A Dark Sky Affair


Last updated 8/22/2019 at 1:58pm

Michael Sadler

As dusk broke for the Dark Sky Party at the Borrego Springs Library on Aug. 15, not the Moon, but Jupiter appeared as the first celestial object, even displaying four of its 67 known moons telescopically later in the event.

Following Jupiter, a dark orange-red moon rose low in the east, details wondrous through both binoculars and telescope. Saturn appeared, and its rings provided both adults and kids a unique perspective on our Solar system.

The viewing session was organized by David and Cindy Decker from the San Diego Astronomy Association and hosted by librarian Cristin McVey.

Included in the event starting late afternoon and going well into the night were informational materials, telescope displays, a planet button-making device, an astronomical photography presentation, a showing of the film "First Man," and even a painting exercise while listening to a singing bowl and drum presentation by "Mark and Denise of Paradise."

The event followed close on the heels of the annual Perseid meteor shower, which peaked on Aug. 12 – 13, considered around the world to be a highlight of anyone's astronomical calendar.

Mostly no bigger than a grain of sand, meteors hit the atmosphere at 36 miles per second with peak temperatures from 3,000 to 10,000 degrees Fahrenheit.

Librarian Cristin McVey was outside at 4:30 a.m. the last night of the shower.

"I saw about 15 in 10 minutes," she said, a little over average for a typical Perseid event.

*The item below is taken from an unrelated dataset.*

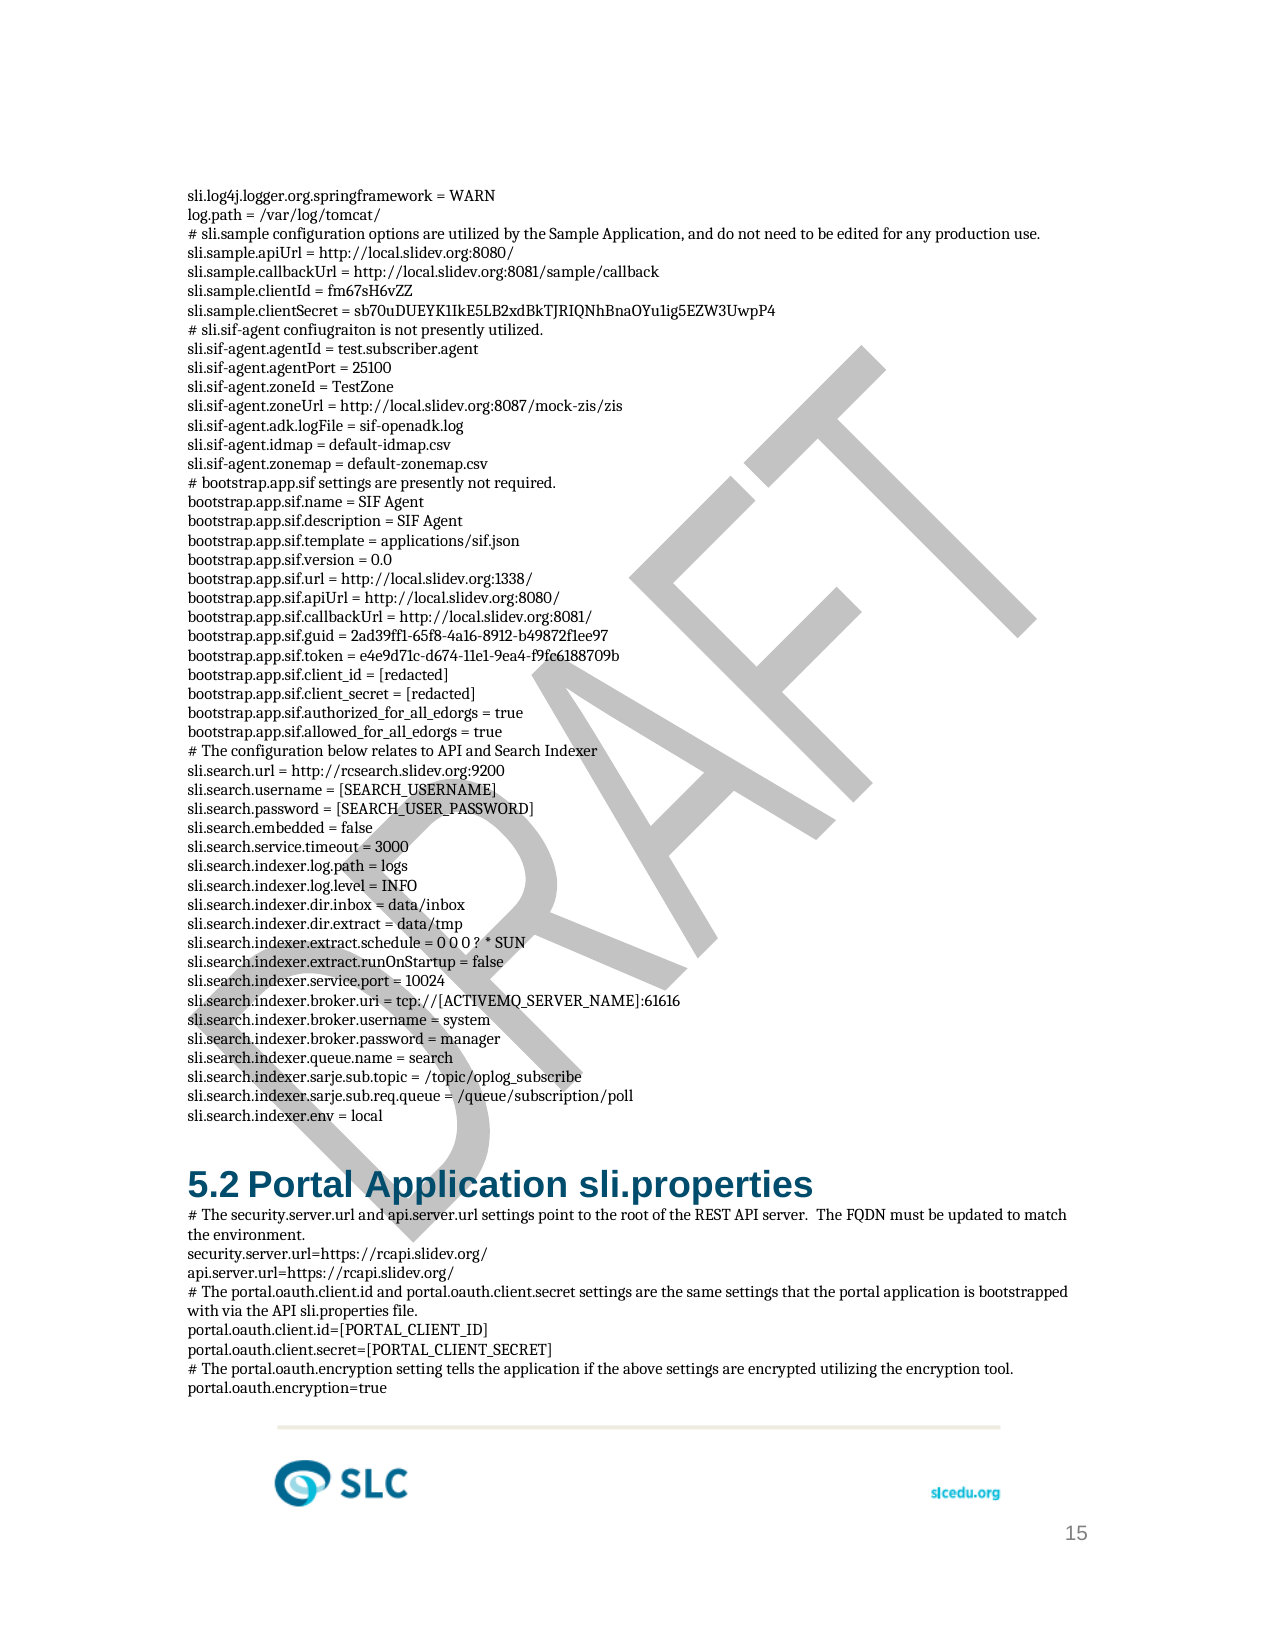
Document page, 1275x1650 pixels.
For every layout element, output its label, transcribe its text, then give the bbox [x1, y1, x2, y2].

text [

This year, however, a bright waxing moon was setting, reducing the number of meteors visible and their chemically induced colors (red, blue, green) as they ionize in the upper atmosphere.

Those artistically inclined were invited to paint a picture, inspired by music during the session courtesy of "Mark and Denise of Paradise" and their singing bowls and drums. Borrego newcomer and Borrego Springs High School math teacher John Goldberg took advantage of the opportunity by painting a picture depicting diversity in the world and our community. Look for an "Arrivals and Departures" article on Goldberg in a future issue.

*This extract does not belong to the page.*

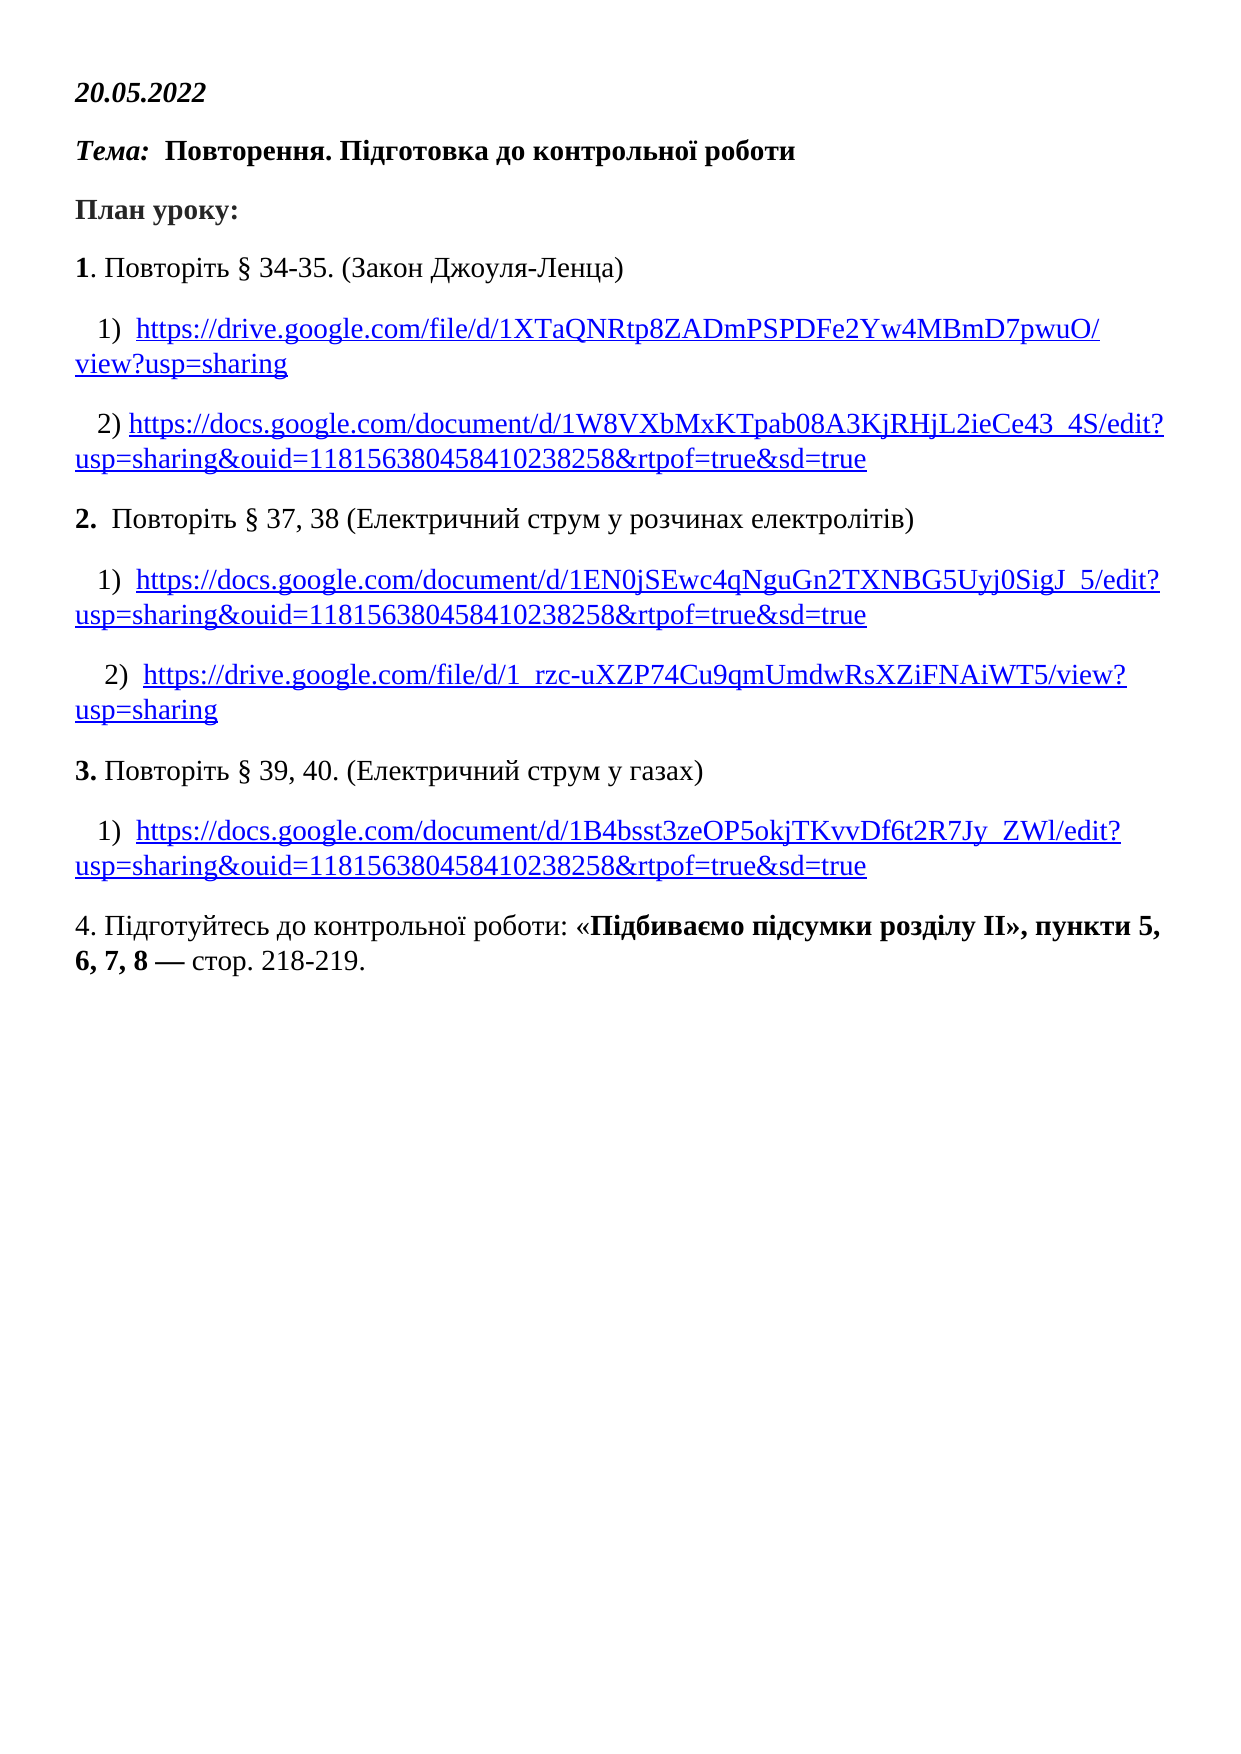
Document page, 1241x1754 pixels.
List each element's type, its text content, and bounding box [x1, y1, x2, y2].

One tidbit was David Decker's education on "lunar libration" (nothing to do with libraries). From an observer's perspective over a typical lunar cycle, the Moon seems to oscillate left and right, and even up and down, captured by a photo sequence showing slightly different perspectives at different times in the Moon's orbit around Earth over a year. It's not a flat plane, but instead tilted at a slight angle, and it's an ellipse, not a circle. A lunar libration is a minor effect that is visible if one knows where and what time to look.

A highly informative presentation on astrophotography by local photographer Katelyn Cooke (she also does portraits and landscapes) covered the best methods of capturing the Milky Way and our Solar system's celestial bodies with an iPhone or similar mobile device via settings for aperture, shutter speed, and ISO (International Standards Organization).

Aperture should be at lowest setting, shutter speed according to the "Rule of 500" (500 divided by the focal length), resulting in 25 – 30 second exposure to minimize blurring by visible changes in star position, and ISO at highest setting; Cooke displayed her photoshopped examples that were wonders of Borrego sky photography to behold.

In the Library Community Room was a showing of "First Man" with Ryan Gosling starring as Neil Armstrong.

A real-life cliffhanger moment, not revealed to many outside the close-knit NASA (National Aeronautics and Space Administration) community at the time, was how Armstrong was forced by circumstances to land the lunar module in manual mode. His fuel supply was closing in rapidly towards zero as he guided the lander over craters that would have spelled disaster if the lander was not almost perfectly vertical for blasting off the Moon for home. He landed safely, but it was a close thing indeed, witnessed by the NASA tracking team back home showing audible signs of abject relief after watching the fuel supply drop and then confirming a safe touchdown.

Many thanks to David and Cindy Decker for making the trip to Borrego Springs to share their wonders of astronomy.